As any parent knows, the arrival of offspring means being locked into a schedule dictated as much by the school calendar as by the boss. Traveling with kids requires planning. Wait until you're ready to go before booking your holiday, and you're likely to find yourself whiling away those precious days in the living room. And as the kids grow, the list of things that must be planned in advance also grows, from summer camp to college tuition.
Once we became parents, it didn't take us long to realize that everyone (that is, everyone lucky enough to be able to include vacations and summer camp and college in their planning) wants the same things we want for our kids. The time for getting organized is now. So: leaving estate planning to the estate managers, let's talk futures on these three issues.

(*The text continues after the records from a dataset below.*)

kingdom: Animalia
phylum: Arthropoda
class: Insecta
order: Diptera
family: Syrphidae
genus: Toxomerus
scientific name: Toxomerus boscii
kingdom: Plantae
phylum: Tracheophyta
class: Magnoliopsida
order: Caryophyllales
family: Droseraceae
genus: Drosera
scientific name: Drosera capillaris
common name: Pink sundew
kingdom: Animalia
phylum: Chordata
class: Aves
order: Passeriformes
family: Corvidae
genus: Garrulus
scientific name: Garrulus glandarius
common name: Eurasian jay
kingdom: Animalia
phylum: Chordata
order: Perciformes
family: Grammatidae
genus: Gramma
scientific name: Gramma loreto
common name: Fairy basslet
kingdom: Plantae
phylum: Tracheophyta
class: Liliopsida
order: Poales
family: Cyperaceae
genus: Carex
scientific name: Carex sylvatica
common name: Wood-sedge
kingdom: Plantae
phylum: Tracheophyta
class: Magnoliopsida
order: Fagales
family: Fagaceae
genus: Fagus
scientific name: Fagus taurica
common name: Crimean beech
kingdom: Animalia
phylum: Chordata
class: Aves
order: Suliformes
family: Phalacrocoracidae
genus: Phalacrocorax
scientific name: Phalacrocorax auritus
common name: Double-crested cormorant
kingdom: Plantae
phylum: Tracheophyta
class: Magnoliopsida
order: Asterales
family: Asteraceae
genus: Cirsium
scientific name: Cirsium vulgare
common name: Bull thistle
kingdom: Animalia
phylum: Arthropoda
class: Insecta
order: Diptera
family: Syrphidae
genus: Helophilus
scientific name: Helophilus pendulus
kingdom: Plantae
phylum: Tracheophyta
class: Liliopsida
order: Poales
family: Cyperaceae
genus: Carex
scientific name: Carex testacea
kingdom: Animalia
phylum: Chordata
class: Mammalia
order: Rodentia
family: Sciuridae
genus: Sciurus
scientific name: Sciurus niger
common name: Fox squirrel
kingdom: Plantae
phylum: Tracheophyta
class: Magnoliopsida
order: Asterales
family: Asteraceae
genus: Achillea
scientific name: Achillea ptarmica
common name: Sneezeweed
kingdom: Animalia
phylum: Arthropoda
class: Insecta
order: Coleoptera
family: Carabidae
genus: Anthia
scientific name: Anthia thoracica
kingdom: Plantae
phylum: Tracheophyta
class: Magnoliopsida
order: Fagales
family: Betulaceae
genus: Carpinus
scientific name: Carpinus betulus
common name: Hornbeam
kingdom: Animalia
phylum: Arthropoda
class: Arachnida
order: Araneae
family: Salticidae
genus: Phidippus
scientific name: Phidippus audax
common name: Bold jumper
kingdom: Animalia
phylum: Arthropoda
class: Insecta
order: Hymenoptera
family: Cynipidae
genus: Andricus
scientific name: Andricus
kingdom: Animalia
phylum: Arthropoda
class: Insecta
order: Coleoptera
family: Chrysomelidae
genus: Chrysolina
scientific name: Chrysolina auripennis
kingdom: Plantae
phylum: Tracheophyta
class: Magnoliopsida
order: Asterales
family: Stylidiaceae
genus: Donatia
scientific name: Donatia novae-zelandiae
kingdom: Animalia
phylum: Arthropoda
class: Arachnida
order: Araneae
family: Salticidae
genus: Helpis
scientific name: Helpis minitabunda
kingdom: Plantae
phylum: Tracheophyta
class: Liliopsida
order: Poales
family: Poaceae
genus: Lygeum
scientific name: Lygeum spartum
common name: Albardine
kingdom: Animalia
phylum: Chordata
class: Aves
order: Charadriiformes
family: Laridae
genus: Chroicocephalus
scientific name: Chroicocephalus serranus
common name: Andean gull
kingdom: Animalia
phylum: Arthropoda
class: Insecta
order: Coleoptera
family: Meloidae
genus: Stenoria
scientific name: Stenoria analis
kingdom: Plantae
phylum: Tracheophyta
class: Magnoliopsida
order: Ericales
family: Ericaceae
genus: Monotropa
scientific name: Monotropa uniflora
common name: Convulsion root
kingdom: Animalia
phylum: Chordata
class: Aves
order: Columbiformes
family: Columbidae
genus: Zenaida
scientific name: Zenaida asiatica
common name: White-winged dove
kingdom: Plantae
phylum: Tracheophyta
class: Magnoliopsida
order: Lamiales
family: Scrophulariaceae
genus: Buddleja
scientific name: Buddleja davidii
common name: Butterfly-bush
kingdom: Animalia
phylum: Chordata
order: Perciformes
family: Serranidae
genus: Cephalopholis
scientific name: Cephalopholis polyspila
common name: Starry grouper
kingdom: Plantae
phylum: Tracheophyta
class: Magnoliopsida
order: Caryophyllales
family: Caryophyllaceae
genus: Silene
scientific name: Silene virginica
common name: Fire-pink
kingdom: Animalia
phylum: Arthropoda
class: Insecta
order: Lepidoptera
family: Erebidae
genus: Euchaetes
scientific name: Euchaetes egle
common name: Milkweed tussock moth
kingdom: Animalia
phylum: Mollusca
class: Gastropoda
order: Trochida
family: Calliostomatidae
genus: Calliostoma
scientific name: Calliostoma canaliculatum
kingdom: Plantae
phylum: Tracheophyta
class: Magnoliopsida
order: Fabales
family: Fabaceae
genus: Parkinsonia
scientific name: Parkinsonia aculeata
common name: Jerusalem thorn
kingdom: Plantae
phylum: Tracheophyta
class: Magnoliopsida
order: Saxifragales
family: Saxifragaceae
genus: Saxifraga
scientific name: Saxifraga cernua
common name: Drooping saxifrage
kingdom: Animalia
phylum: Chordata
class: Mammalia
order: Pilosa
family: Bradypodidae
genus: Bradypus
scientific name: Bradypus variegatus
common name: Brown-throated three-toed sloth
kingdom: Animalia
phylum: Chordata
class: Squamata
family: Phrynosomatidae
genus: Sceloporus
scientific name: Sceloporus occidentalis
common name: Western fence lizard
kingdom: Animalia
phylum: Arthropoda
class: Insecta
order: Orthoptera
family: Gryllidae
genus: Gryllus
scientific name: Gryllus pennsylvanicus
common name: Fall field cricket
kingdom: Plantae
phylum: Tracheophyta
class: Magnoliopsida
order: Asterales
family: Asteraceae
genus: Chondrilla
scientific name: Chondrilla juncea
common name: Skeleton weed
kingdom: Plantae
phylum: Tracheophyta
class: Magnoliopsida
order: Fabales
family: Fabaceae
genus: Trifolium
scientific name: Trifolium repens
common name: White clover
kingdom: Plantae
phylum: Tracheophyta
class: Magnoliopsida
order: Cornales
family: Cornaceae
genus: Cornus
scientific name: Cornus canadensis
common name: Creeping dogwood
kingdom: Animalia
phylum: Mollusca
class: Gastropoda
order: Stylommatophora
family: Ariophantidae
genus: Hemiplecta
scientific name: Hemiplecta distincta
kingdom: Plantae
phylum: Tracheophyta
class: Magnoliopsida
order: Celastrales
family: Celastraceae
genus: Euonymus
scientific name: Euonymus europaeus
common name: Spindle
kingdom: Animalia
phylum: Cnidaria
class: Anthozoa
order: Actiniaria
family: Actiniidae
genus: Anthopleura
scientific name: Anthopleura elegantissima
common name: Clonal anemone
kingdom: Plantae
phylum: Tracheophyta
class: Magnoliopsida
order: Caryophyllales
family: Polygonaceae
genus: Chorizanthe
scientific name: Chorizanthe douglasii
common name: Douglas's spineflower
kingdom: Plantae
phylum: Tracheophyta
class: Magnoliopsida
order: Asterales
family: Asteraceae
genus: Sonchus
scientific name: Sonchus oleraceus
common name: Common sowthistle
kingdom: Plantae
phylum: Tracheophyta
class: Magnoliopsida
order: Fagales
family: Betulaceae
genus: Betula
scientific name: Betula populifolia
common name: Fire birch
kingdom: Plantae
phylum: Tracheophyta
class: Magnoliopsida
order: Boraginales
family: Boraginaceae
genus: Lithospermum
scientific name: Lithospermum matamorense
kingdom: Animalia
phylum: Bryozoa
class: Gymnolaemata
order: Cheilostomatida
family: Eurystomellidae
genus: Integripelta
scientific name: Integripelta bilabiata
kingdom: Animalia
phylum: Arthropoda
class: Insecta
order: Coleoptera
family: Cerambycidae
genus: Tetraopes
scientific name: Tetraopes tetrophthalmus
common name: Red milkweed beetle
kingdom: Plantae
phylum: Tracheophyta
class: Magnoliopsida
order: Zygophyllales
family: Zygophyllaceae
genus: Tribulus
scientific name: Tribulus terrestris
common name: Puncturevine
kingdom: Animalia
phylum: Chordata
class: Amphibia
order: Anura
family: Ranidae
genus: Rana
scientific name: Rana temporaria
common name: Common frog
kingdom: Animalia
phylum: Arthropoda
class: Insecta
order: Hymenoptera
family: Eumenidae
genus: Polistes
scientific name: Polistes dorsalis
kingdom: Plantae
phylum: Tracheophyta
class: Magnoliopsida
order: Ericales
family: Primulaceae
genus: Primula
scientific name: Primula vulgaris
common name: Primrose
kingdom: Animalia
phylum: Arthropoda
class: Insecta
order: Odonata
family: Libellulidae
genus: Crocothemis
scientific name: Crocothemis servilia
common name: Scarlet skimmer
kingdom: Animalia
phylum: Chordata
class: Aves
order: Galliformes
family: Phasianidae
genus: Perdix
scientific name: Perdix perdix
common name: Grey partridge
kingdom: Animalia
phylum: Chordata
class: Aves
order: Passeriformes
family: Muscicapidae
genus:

- The kids think they will be ready to graduate from day camp and go away next summer, and the idea of sleeping past 6 a.m. seven weeks running has definite appeal to Mom and Dad. Start at the American Camping Associations official site, which lists every ACA-accredited camp in the country, according to such things as activities, size and location. One caveat: this site is run by the camp officials themselves, so it is useful but not as opinionated as it might be. For a more independent view, KidsCamps.com, a superbly designed site that every gung ho camp director referred to when we visited sleep-aways in New England for my son Nick. It's a resource, not a referral service, with links to every kind of camp - sleep-away, day, sports, arts, weight-loss, special-needs, you name it - anywhere in the country. "Families need to start looking the summer before," advises Nancy LaPook Diamond, cofounder of the site. "When we began seven years ago, camps started filling up in December. Now the top camps are filled by October - and have waiting lists."
- Then there's vacation, those vast stretches of time yawning ahead, with kids ricocheting around the house like unguided missiles. For the East Coast in winter try Ski Vermont (www.skivermont.com), whose ingenious marketing team is anxious to ply you with videos and online reservations to make escape planning effortless. But don't miss Travel With Kids at About.com. (Full disclosure: About.com is a subsidiary of Primedia, which publishes New York magazine, my primary employer.) This exhaustive site will link you to everything from dude ranches in Montana to castles in the U.K., along with city guides and tips for a hundred things you probably never thought about. Under "Keeping Sane During Travel with Kids":eat a good meal before you arrive at a theme park.
-Parents obsess over very few issues more than they do about being able to pay for their kids' college educations. This subject is undergoing enormous change, though. The first thing you should know about is 529 Plans, the latest setups to allow you and everyone who adores your children to set aside vast sums of pretax money for education beyond high school. Each state has its own 529 Plan, and these are now the ne plus ultra of saving for school. You can give a gift of up to $50,000 per child at once, instead of over five years, to take advantage of investment possibilities. Go to Savingforcollege.com; Nasdaq is also a great site for college planning, as is Kid Capital.
At this point, you're probably wondering, Who has time for this? Make the time. The dividends will come in the form of kids who know you figured things out when it really mattered - before the crises.